WI War of 1812

uh... loses what, exactly? The US did get beaten in Canada, in Washington DC.... the only places they didn't lose were at Baltimore, New Orleans, and the naval battles on the Great Lakes... are you suggesting that the US loses these too, and Britain is able to dictate terms to them?
 
uh... loses what, exactly? The US did get beaten in Canada, in Washington DC.... the only places they didn't lose were at Baltimore, New Orleans, and the naval battles on the Great Lakes... are you suggesting that the US loses these too, and Britain is able to dictate terms to them?
Maybe if the January 1815 British assault on New Orleans succeeds. Although the Treaty of Ghent had been signed December 1814, though wouldn't be ratified by Congress until February OTL, a bit of revenge lust may push the Americans to fight on after all.

http://en.wikipedia.org/wiki/Battle_of_New_Orleans

A bullish British decide to push on, the Louisiana Purchase wasn't specifically covered by the treaty and those upstart colonials need teaching a good lesson. Nappy's been dealt with, he's not due back until March OTL, so there are lots of seasoned troops available.

__Raw records__
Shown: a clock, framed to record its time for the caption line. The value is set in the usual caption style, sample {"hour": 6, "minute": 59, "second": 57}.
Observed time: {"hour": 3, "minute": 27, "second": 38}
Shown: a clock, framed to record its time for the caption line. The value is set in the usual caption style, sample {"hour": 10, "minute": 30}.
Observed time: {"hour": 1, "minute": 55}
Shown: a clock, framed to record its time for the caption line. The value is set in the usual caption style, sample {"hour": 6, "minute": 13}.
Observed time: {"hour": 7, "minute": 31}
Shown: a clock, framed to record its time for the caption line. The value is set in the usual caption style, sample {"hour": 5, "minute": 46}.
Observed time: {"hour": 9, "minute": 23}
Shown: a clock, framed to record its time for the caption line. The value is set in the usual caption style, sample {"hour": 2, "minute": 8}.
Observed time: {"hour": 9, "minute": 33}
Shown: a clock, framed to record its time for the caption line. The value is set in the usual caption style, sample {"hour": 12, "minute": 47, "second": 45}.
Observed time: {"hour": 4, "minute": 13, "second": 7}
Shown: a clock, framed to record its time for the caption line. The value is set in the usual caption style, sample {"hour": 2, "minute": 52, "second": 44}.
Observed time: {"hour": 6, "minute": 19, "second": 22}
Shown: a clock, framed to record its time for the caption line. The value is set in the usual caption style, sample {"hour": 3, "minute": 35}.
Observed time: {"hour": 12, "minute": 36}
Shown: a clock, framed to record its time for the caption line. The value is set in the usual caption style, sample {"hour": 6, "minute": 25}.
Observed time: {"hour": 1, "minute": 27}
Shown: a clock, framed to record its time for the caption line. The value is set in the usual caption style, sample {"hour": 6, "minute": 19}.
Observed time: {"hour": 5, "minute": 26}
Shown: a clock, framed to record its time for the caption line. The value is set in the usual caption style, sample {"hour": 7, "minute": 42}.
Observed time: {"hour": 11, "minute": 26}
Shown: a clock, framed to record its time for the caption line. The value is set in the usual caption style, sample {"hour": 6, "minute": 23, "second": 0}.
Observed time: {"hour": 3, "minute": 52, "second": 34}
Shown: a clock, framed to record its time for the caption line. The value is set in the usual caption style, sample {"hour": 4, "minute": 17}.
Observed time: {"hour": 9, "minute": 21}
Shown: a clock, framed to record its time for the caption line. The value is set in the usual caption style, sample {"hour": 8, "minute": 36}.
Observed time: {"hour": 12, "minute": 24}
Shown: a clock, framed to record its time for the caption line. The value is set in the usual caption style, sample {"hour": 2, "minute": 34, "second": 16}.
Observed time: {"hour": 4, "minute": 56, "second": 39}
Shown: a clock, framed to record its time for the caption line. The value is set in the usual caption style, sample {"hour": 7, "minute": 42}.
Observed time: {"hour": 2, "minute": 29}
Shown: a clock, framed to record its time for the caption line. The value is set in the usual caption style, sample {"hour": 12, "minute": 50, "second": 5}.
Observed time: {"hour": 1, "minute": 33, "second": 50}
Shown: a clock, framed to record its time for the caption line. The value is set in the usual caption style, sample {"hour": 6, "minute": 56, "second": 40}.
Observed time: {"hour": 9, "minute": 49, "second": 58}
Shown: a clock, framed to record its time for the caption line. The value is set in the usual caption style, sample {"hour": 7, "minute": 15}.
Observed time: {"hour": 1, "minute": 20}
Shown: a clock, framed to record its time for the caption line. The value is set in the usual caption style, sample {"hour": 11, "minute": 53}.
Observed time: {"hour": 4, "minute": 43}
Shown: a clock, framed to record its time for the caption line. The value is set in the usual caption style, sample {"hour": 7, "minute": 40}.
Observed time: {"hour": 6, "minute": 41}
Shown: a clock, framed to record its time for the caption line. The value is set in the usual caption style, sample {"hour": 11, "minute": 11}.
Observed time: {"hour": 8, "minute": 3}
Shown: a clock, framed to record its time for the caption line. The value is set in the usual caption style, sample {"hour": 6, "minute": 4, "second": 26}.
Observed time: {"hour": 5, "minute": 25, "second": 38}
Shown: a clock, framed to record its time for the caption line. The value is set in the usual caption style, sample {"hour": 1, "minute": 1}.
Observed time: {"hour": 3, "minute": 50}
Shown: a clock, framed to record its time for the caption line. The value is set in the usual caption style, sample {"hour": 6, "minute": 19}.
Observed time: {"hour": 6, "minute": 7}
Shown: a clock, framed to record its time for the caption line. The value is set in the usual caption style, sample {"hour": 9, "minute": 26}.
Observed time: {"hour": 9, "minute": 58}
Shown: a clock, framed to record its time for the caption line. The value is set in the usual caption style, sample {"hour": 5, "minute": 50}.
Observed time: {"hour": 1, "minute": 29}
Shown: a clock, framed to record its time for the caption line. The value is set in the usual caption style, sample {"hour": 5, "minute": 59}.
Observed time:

__Do this__
Print everything in the War of 1812 discussion from "Maybe if the" down to "on after all.", word for word.

__The answer__
Maybe if the January 1815 British assault on New Orleans succeeds. Although the Treaty of Ghent had been signed December 1814, though wouldn't be ratified by Congress until February OTL, a bit of revenge lust may push the Americans to fight on after all.